Die laut Hersteller besonders schlanken Lager weisen bei Durchmessern von 35 bis 200 Millimeter einen überdurchschnittlich kleinen Querschnitt von lediglich 2,5 bis drei Millimetern auf.

Robust dank Edelstahl

In den Laserterminals von Vialight kommen Ultra-Slim-Dünnringlager mit den Maßen von 60 x 66 x 2,5 Millimeter zum Einsatz, die aus Edelstahl gefertigt sind. »Edelstahl ist eine gute Wahl, wenn wie bei der vorliegenden Anwendung besonders hohe Präzision und Korrosionsbeständigkeit gefordert sind«, weiß Ulrich Schroth, Geschäftsbereichsleiter Value Added Products bei Rodriguez. »Als typische Einsatzgebiete der Dünnringlager sehe ich vor allem die Raumfahrt, die Halbleiterindustrie und die Medizintechnik.«

Der Auftraggeber ist sehr zufrieden mit den Ultra-Slim-Dünnringlagern von Rodriguez. »Dank dieser speziellen Lager konnten wir die Genauigkeit unserer Grobausrichteeinheit maßgeblich verbessern«, erläutert Dr.
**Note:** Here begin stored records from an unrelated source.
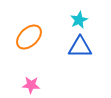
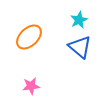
blue triangle: rotated 40 degrees clockwise
pink star: moved 1 px down; rotated 12 degrees counterclockwise
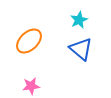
orange ellipse: moved 4 px down
blue triangle: moved 1 px right, 2 px down
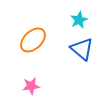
orange ellipse: moved 4 px right, 1 px up
blue triangle: moved 1 px right
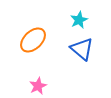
pink star: moved 7 px right; rotated 18 degrees counterclockwise
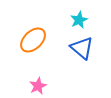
blue triangle: moved 1 px up
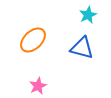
cyan star: moved 9 px right, 5 px up
blue triangle: rotated 25 degrees counterclockwise
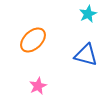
cyan star: moved 1 px up
blue triangle: moved 4 px right, 7 px down
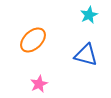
cyan star: moved 1 px right, 1 px down
pink star: moved 1 px right, 2 px up
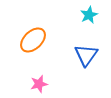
blue triangle: rotated 50 degrees clockwise
pink star: rotated 12 degrees clockwise
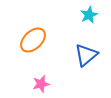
blue triangle: rotated 15 degrees clockwise
pink star: moved 2 px right
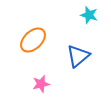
cyan star: rotated 30 degrees counterclockwise
blue triangle: moved 8 px left, 1 px down
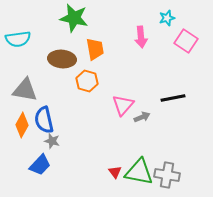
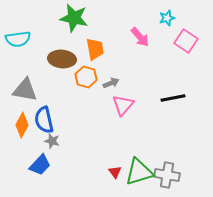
pink arrow: moved 1 px left; rotated 35 degrees counterclockwise
orange hexagon: moved 1 px left, 4 px up
gray arrow: moved 31 px left, 34 px up
green triangle: rotated 28 degrees counterclockwise
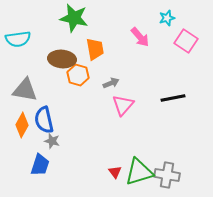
orange hexagon: moved 8 px left, 2 px up
blue trapezoid: rotated 25 degrees counterclockwise
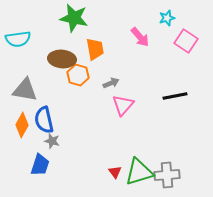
black line: moved 2 px right, 2 px up
gray cross: rotated 15 degrees counterclockwise
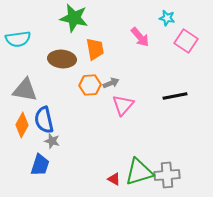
cyan star: rotated 28 degrees clockwise
orange hexagon: moved 12 px right, 10 px down; rotated 20 degrees counterclockwise
red triangle: moved 1 px left, 7 px down; rotated 24 degrees counterclockwise
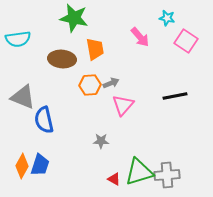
gray triangle: moved 2 px left, 7 px down; rotated 12 degrees clockwise
orange diamond: moved 41 px down
gray star: moved 49 px right; rotated 14 degrees counterclockwise
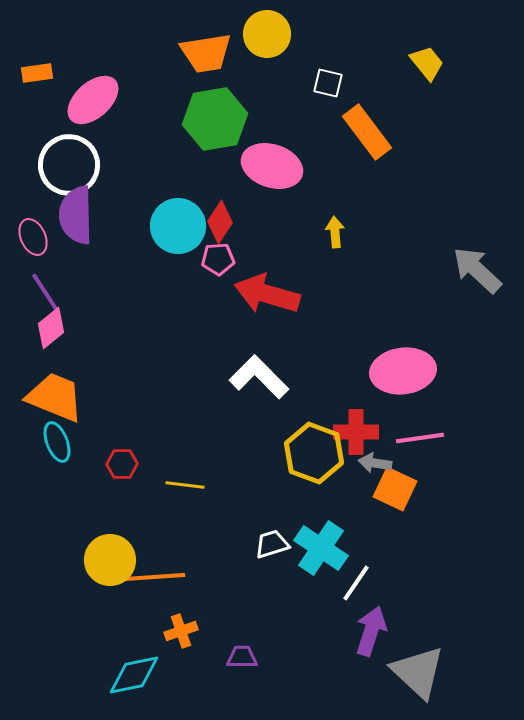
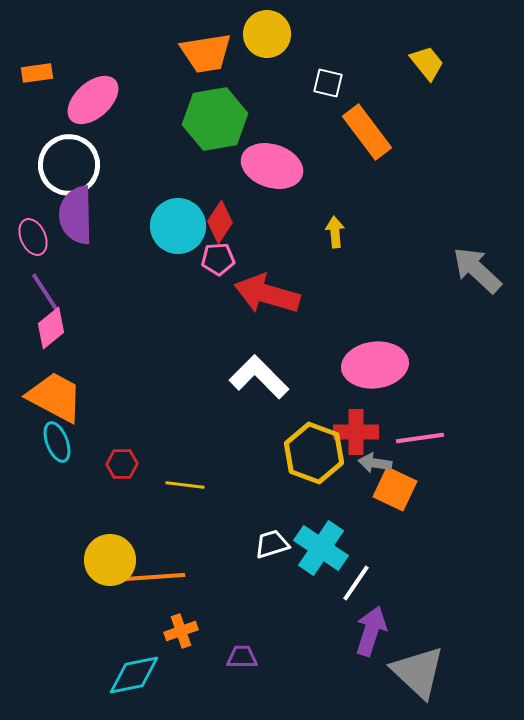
pink ellipse at (403, 371): moved 28 px left, 6 px up
orange trapezoid at (55, 397): rotated 6 degrees clockwise
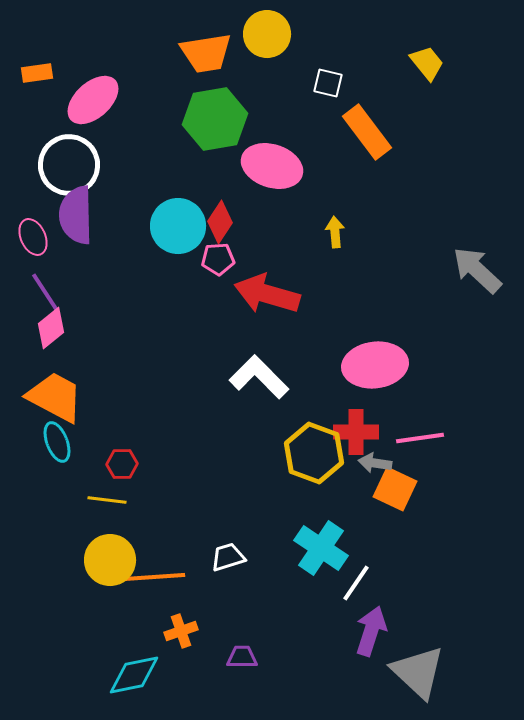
yellow line at (185, 485): moved 78 px left, 15 px down
white trapezoid at (272, 544): moved 44 px left, 13 px down
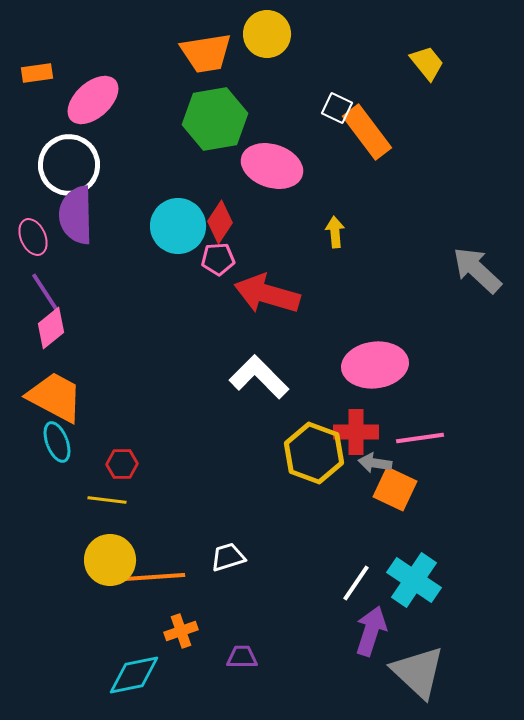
white square at (328, 83): moved 9 px right, 25 px down; rotated 12 degrees clockwise
cyan cross at (321, 548): moved 93 px right, 32 px down
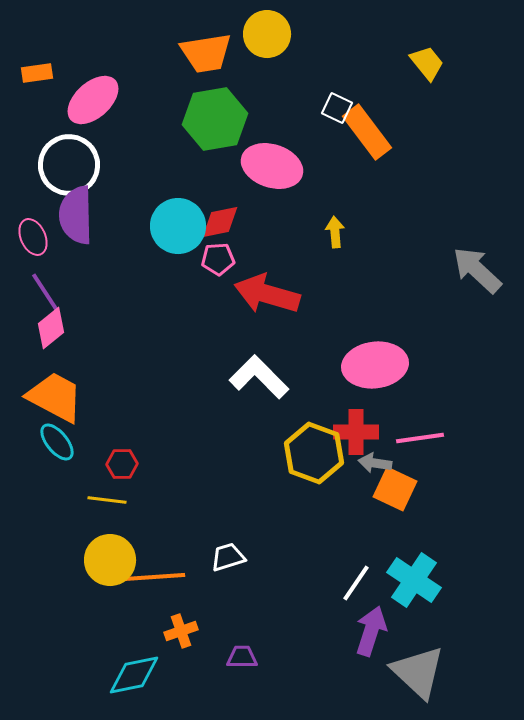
red diamond at (220, 222): rotated 45 degrees clockwise
cyan ellipse at (57, 442): rotated 18 degrees counterclockwise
Markus Knapek. »Das belegen auch anspruchsvolle Praxistests wie zuletzt auf den Kanarischen Inseln, wo Laserstrahlen über eine große Entfernung von 145 Kilometern übertragen wurden.« Das Projekt erfolgte in Zusammenarbeit mit der European Space Agency (ESA): Zwischen Berggipfeln auf Teneriffa und La Palma wurde eine Kommunikationsverbindung zwischen dem Laserterminal MLT-20 und einer mobilen Bodenstation der DLR etabliert.

Die Distanz von 145 Kilometern war bei der Ausführung der Übertragung kein Zufall: Sie entspricht ungefähr der Strecke, die ein Laserstrahl zurücklegen müsste, um von der Erde aus den Weltraum zu erreichen.

Rodriguez

• Anbieter von Dünnringlagern, Präzisionsrollenlagern, Sonderlagern und Lineartechnik.

• Kundenorientierung als Schlüssel für erfolgreiche Forschung, Entwicklung und Fertigung.

Vialight

• Spin-off des Deutschen Zentrums für Luft- und Raumfahrt DLR, Firmensitz in Gilching.

• Team aus Wissenschaftlern, die sich mit Laser-kommunikationssystemen für die Übertragung großer Datenmengen auf Basis von optischer Freiraumkommunikation (FSO) beschäftigen.